Edith, Joe, Liz, and Caleb are regular folks. They don’t levitate when they walk or see angels when they pray. They don’t have a seat at the United Nations or a solution for the suffering in Darfur. But they do embrace this conviction: God doesn’t call the qualified. He qualifies the called.
Don’t let Satan convince you otherwise. He will try. He will tell you that God has an IQ requirement or an entry fee. That he employs only specialists and experts, governments and high-powered personalities. When Satan whispers such lies, dismiss him with this truth: God stampeded the first-century society with swaybacks, not thoroughbreds. Before Jesus came along, the disciples were loading trucks, coaching soccer, and selling Slurpee drinks at the convenience store. Their collars were blue, and their hands were calloused, and there is no evidence that Jesus chose them because they were smarter or nicer than the guy next door. The one thing they had going for them was a willingness to take a step when Jesus said, “Follow me.”

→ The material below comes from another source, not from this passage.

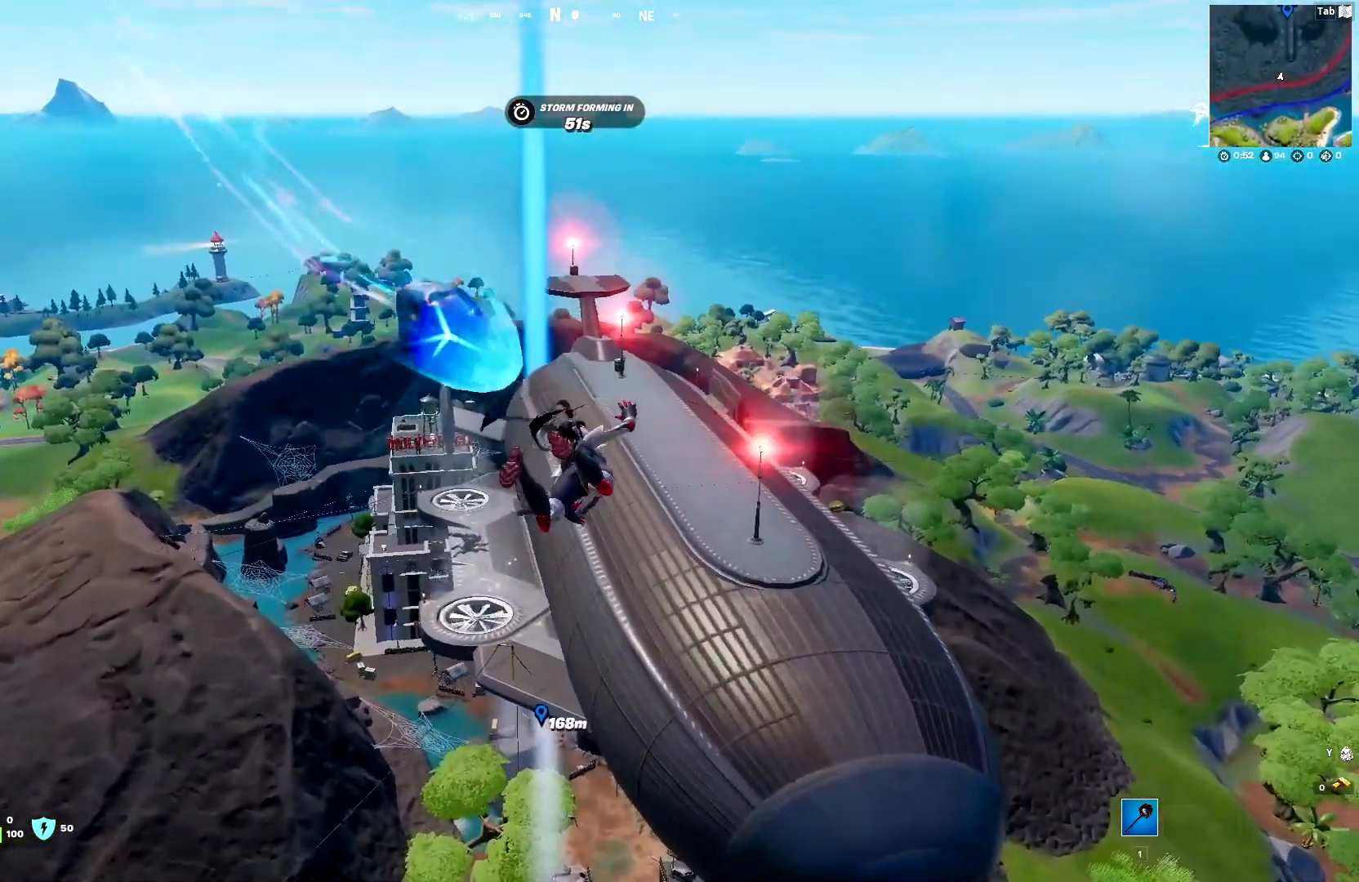
{"keys": ["shift", "w"], "events": []}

Are you more dinghy than cruise ship? More stand-in than movie star? More plumber than executive? More blue jeans than blue blood? Congratulations. God changes the world with folks like you.
Just ask the twenty-two people who traveled to London on a fall morning in 2009 to thank Nicholas Winton. They could have passed for a retirement-home social club. All were in their seventies or eighties. More gray hair than not. More shuffled steps than quick ones.

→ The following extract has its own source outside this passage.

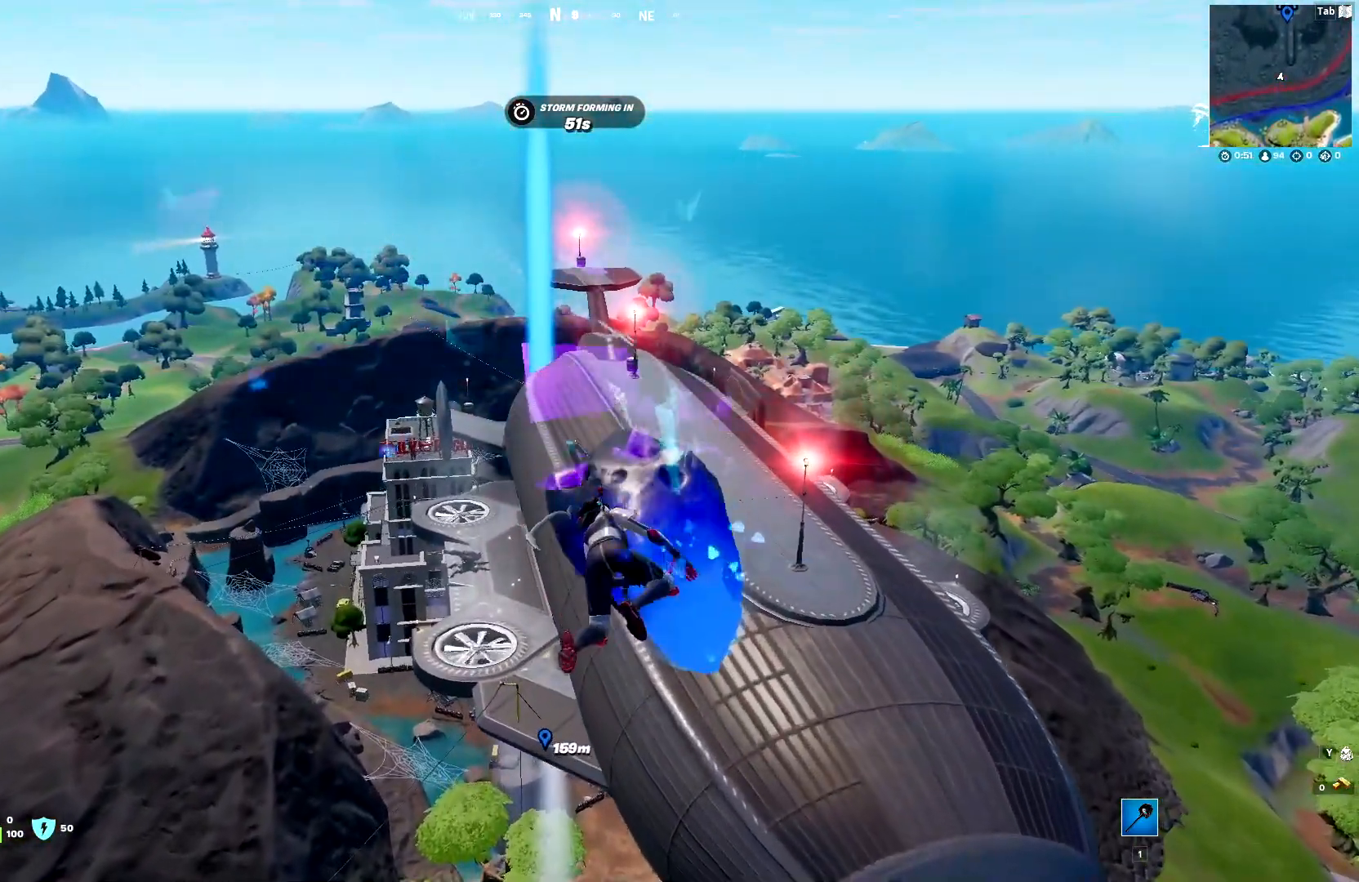
{"keys": ["shift", "w"], "events": []}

But this was no social trip. It was a journey of gratitude. They came to thank the man who had saved their lives: a stooped centenarian who met them on a train platform just as he had in 1939.
He was a twenty-nine-year-old stockbroker at the time. Hitler’s armies were ravaging the nation of Czechoslovakia, tearing Jewish families apart and marching parents to concentration camps. No one was caring for the children. Winton got wind of their plight and resolved to help them. He used his vacation to travel to Prague, where he met parents who, incredibly, were willing to entrust their children’s future to his care. After returning to England, he worked his regular job on the stock exchange by day and advocated for the children at night. He convinced Great Britain to permit their entry. He found foster homes and raised funds. Then he scheduled his first transport on March 14, 1939, and accomplished seven more over the next five months. His last trainload of children arrived on August 2, bringing the total of rescued children to 669.
On September 1, the biggest transport was to take place, but Hitler invaded Poland, and Germany closed borders throughout Europe. None of the 250 children on that train were ever seen again.
After the war Winton didn’t tell anyone of his rescue efforts, not even his wife. In 1988 she found a scrapbook in their attic with all the children’s photos and a complete list of names. She prodded him to tell the story. As he has, rescued children have returned to say thank you. The grateful group includes a film director, a Canadian journalist, a news correspondent, a former minister in the British cabinet, a magazine manager, and one of the founders of the Israeli Air Force. There are some seven thousand children, grandchildren, and great-grandchildren who owe their existence to Winton’s bravery. He wears a ring given to him by some of the children he saved. It bears a line from the Talmud, the book of Jewish law: “Save one life. Save the world.”1
Chalk up another one for the common guy.